Stirring … Aditi Mangaldas.
Stirring … Aditi Mangaldas. Photograph: Guy Bell/Shutterstock

The New Delhi-based choreographer has been schooled in kathak dance since childhood, but she makes work that uses her classical roots within a contemporary dance-theatre idiom. There are three sections: the awakening of desire, “playing the game” and then setting fire to expectations of femininity. The first is the most classical, Mangaldas dances with sharp lines and flourish, spiralling around the stage in tight spins. Her gestures depict a flower blooming, a girl’s curves forming, her senses stirring as expressive fingers flicker. But we also see her hands over her mouth, shocked or censored, then repeatedly grabbing her body carelessly, turning something natural shameful.

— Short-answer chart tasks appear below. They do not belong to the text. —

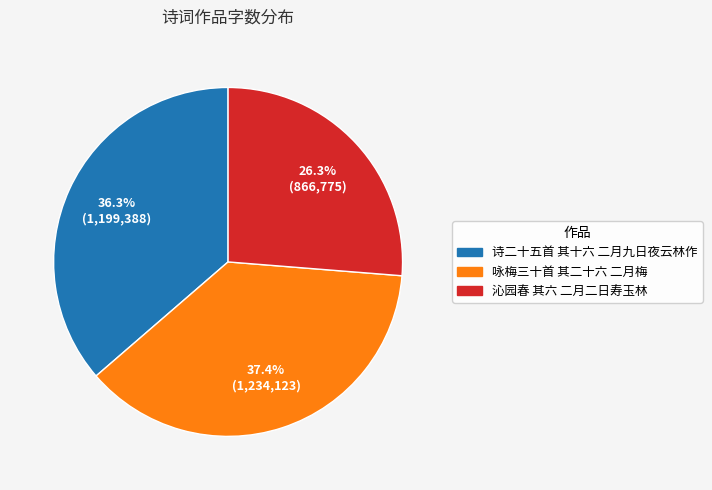

To the nearest percent, what is the difference between the largest and smallest slice percentages?

11%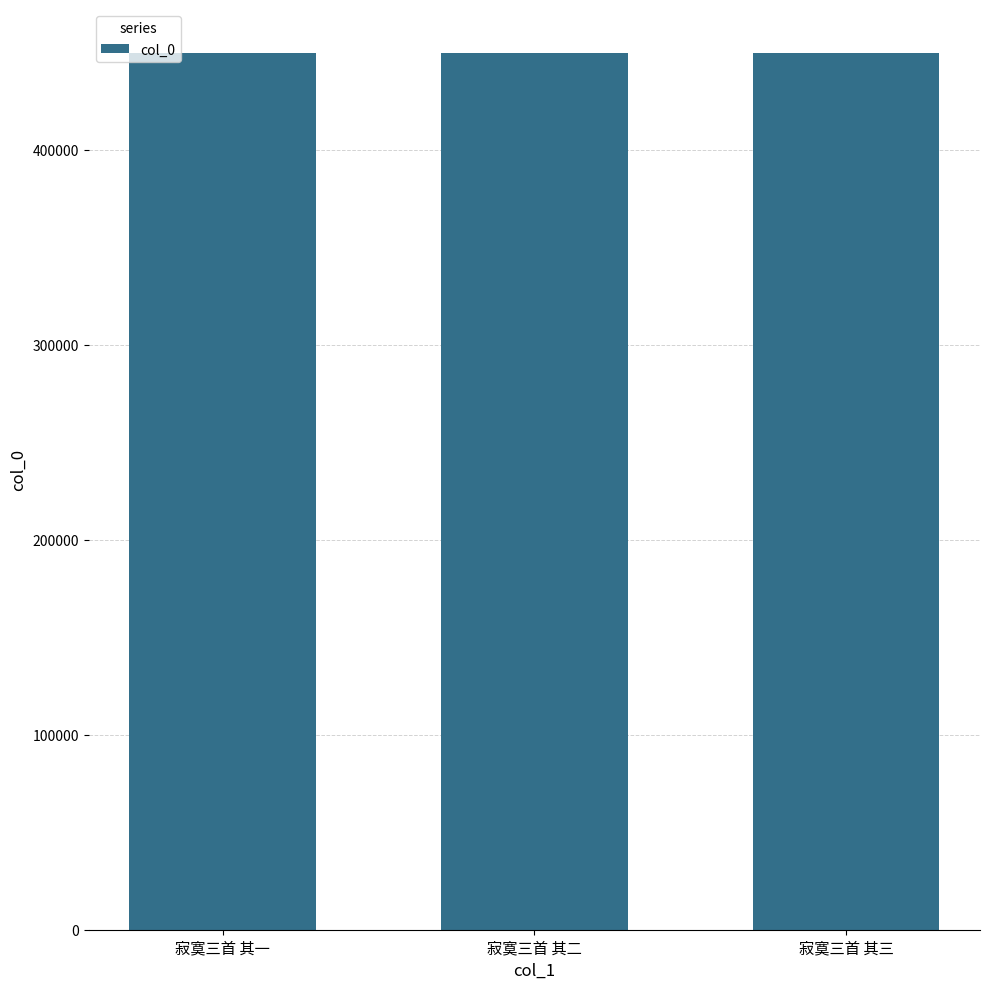

Read the value at 寂寞三首 其一.

449749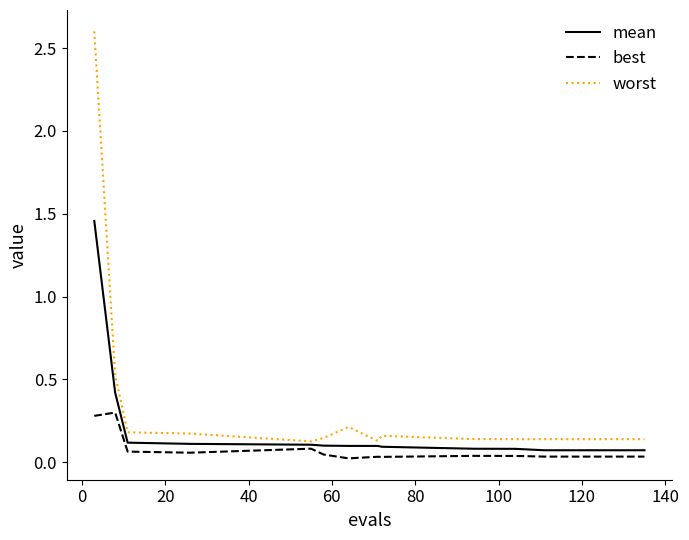

List the series in order of their overall mean, lowest first.

best, mean, worst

Later she reads text inspired by the Kama Sutra, on eating mango leaves to freshen your breath, or the allure of wearing nine strings of pearls, diktats to woman to make themselves desirable. The shimmering ankle bells she wears turn into bodily adornments, but also perhaps shackles.

With just Mangaldas on stage, lighting by the masterful Michael Hulls and a score by Nicki Wells merging Indian and global sounds, they create a world that’s heady, hazy, sensuous and sometimes unsettling. When Mangaldas takes control of her narrative, in angry red-hued light, we see her hands make that same delicate flower-blooming gesture, but she then tosses it to one side. She becomes increasingly in touch with her animal self.

Mangaldas isn’t asking to shut down men’s desires, but to embrace women’s, and while there are lulls in the dance – not every moment is riveting – hers feels like an important voice, certainly in her cry to strike out shame. It’s a refined but radical image of a post-menopausal woman confronting oppression and embracing pleasure.